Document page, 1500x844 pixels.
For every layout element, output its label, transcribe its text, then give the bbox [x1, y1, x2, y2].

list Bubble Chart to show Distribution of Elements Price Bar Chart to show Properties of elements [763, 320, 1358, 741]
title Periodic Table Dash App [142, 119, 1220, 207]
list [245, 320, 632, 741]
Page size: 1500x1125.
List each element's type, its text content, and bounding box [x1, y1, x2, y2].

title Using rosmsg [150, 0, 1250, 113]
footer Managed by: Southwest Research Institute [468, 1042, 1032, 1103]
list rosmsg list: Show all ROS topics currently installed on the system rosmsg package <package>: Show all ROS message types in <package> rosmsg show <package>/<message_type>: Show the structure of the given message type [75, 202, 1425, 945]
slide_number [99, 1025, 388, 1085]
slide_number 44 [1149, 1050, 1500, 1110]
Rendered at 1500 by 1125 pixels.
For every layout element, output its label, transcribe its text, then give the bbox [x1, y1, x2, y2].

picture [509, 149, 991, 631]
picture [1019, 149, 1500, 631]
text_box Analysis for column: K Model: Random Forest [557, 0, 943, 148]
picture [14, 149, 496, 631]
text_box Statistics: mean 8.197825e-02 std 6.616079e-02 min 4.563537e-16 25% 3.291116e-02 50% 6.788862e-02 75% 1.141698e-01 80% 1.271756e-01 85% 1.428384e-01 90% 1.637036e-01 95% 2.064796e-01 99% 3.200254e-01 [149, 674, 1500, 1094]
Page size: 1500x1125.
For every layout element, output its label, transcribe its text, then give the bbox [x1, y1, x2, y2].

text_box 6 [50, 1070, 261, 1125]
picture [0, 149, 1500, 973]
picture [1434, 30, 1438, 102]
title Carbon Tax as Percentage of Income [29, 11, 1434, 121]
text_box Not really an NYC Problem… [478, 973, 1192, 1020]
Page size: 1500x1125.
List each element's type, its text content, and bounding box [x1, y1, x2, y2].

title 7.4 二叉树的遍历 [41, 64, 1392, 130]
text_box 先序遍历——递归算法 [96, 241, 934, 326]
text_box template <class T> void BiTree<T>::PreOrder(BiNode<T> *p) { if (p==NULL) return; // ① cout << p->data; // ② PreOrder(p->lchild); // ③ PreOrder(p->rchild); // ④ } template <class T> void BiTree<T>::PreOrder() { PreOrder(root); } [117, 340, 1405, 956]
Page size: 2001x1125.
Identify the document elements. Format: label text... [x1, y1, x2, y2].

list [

• [Prompt] Every one of the records is to be copied word for word.

• [Solved problem]
Document page, 1500x844 pixels.
For every layout element, output its label, transcribe its text, then give the bbox [x1, y1, x2, y2].

list Bubble Chart to show Distribution of Elements Price Bar Chart to show Properties of elements [763, 320, 1358, 741]
title Periodic Table Dash App [142, 119, 1220, 207]
list [245, 320, 632, 741]
Page size: 1500x1125.
List each element's type, its text content, and bounding box [x1, y1, x2, y2].

title Using rosmsg [150, 0, 1250, 113]
footer Managed by: Southwest Research Institute [468, 1042, 1032, 1103]
list rosmsg list: Show all ROS topics currently installed on the system rosmsg package <package>: Show all ROS message types in <package> rosmsg show <package>/<message_type>: Show the structure of the given message type [75, 202, 1425, 945]
slide_number [99, 1025, 388, 1085]
slide_number 44 [1149, 1050, 1500, 1110]
Rendered at 1500 by 1125 pixels.
For every layout element, output its label, transcribe its text, then give the bbox [x1, y1, x2, y2].

picture [509, 149, 991, 631]
picture [1019, 149, 1500, 631]
text_box Analysis for column: K Model: Random Forest [557, 0, 943, 148]
picture [14, 149, 496, 631]
text_box Statistics: mean 8.197825e-02 std 6.616079e-02 min 4.563537e-16 25% 3.291116e-02 50% 6.788862e-02 75% 1.141698e-01 80% 1.271756e-01 85% 1.428384e-01 90% 1.637036e-01 95% 2.064796e-01 99% 3.200254e-01 [149, 674, 1500, 1094]
Page size: 1500x1125.
For every layout element, output its label, transcribe its text, then give the bbox [x1, y1, x2, y2].

text_box 6 [50, 1070, 261, 1125]
picture [0, 149, 1500, 973]
picture [1434, 30, 1438, 102]
title Carbon Tax as Percentage of Income [29, 11, 1434, 121]
text_box Not really an NYC Problem… [478, 973, 1192, 1020]
Page size: 1500x1125.
List each element's type, its text content, and bounding box [x1, y1, x2, y2].

title 7.4 二叉树的遍历 [41, 64, 1392, 130]
text_box 先序遍历——递归算法 [96, 241, 934, 326]
text_box template <class T> void BiTree<T>::PreOrder(BiNode<T> *p) { if (p==NULL) return; // ① cout << p->data; // ② PreOrder(p->lchild); // ③ PreOrder(p->rchild); // ④ } template <class T> void BiTree<T>::PreOrder() { PreOrder(root); } [117, 340, 1405, 956]
Page size: 2001x1125.
Identify the document elements. Format: label text... [x1, y1, x2, y2].

list [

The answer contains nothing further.